Decide whether each statement below agrees with the thread on poudriere and git, answering yes or no and quoting the deciding words of the thread. 1. Lamia says poudriere cannot be used with git. 2. Jose says poudriere uses the old Github URLs by default. 3. Jose says the way to make poudriere use a custom URL is documented.
Excerpt: Begin
# poudriere & git



## Alain De Vos (May 8, 2021)

Poudriere still works with old subversion which is no longer used.
But it does not work with the never git which is used ?
So we need to go manual ?


----------



## Lamia (May 9, 2021)

It works with git....The method you chose determines if git, svn or any other should be used.


----------



## Alain De Vos (May 9, 2021)

I don't think you can poudriere make checkout the kernel sources of git releng/13.0


----------



## Jose (May 9, 2021)

Alain De Vos said:


> I don't think you can poudriere make checkout the kernel sources of git releng/13.0


Poudriere is used to build packages, why would it need the kernel sources? Also, Poudriere definitely works with Git, but unfortunately uses the old Github URLs by default. Unfortunately, the way to make it use a custom URL is not documented. This was all hashed out in the freebsd-ports mailing list, and echoed on these forums.








						Ports transitioned to git.
					

I'm not sure what the problem is here. The transition is complete. Pushing changes to mirrors on Github, Gitlab etc is entirely irrelevant for using the official repo. net/gitup will work just fine with it.




					forums.FreeBSD.org
				











						Ports transitioned to git.
Excerpt: End
Data excerpts: Begin
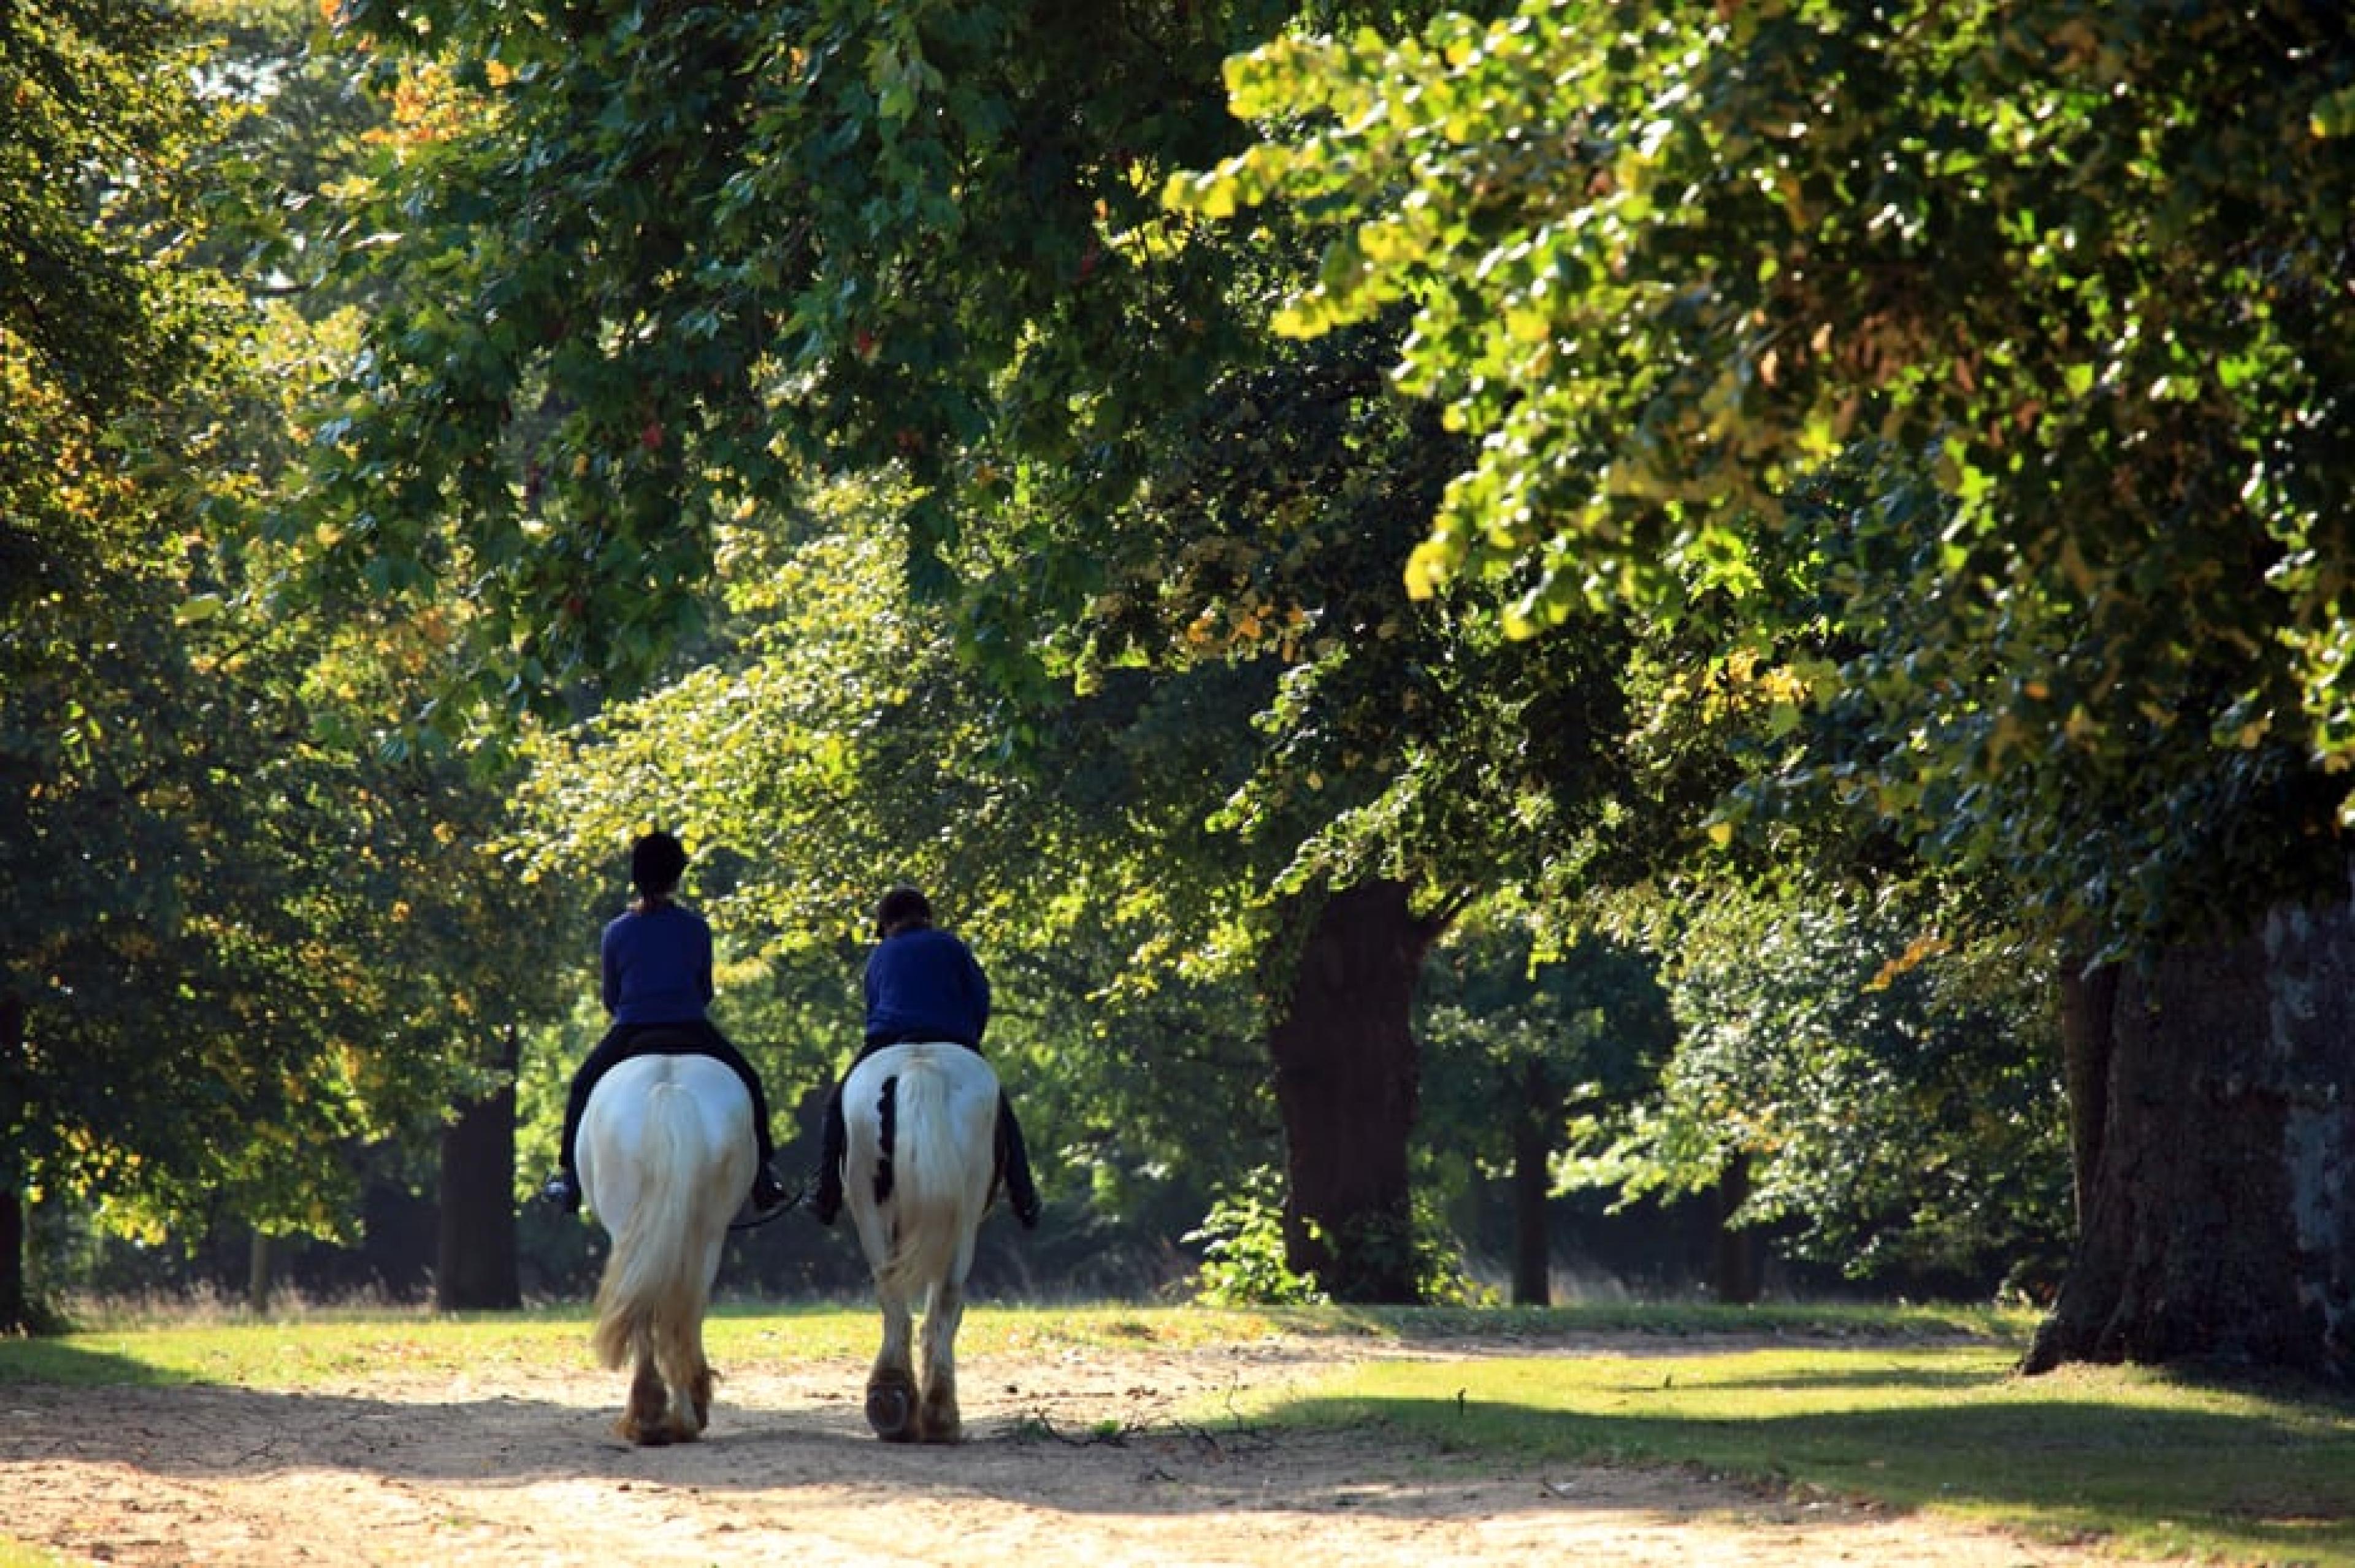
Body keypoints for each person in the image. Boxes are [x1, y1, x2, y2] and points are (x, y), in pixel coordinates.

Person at [539, 831, 795, 1222]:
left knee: (582, 1085)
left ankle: (570, 1179)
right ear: (676, 878)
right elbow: (704, 991)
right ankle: (763, 1175)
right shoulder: (695, 928)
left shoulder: (616, 931)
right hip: (691, 1027)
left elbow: (611, 998)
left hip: (631, 1031)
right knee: (749, 1079)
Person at [808, 885, 1042, 1229]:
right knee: (1002, 1114)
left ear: (887, 924)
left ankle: (826, 1192)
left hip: (888, 1040)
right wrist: (968, 1039)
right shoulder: (952, 946)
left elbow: (874, 1008)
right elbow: (980, 997)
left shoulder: (880, 955)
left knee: (835, 1107)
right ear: (927, 917)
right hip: (951, 1037)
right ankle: (1024, 1195)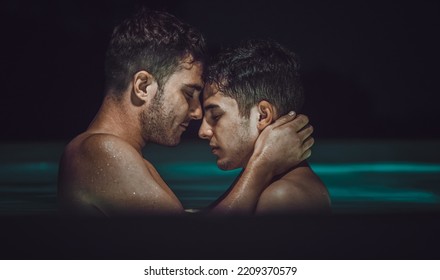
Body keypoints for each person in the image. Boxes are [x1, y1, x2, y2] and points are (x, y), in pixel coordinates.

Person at [57, 9, 314, 216]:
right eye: (188, 94)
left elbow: (183, 231)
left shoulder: (113, 154)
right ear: (143, 86)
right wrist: (262, 164)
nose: (195, 113)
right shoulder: (101, 150)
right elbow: (191, 249)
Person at [199, 39, 331, 214]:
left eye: (216, 116)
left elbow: (201, 238)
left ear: (263, 115)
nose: (203, 131)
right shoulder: (265, 181)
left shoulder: (283, 196)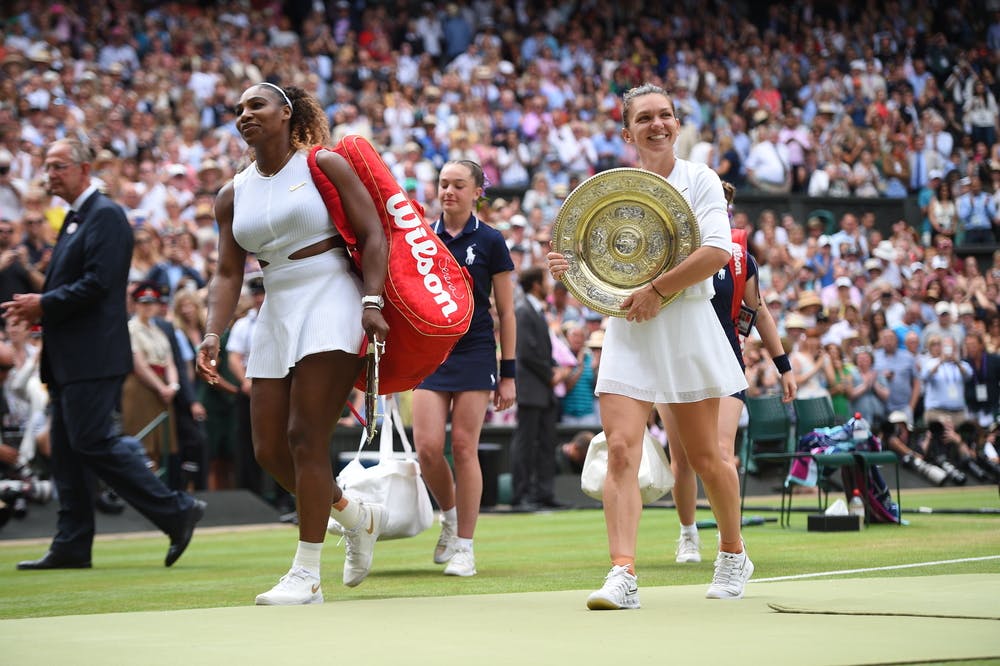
Data excerpts: End
[Output of the task]
1. No: "It works with git"
2. Yes: "unfortunately uses the old Github URLs by default"
3. No: "the way to make it use a custom URL is not documented"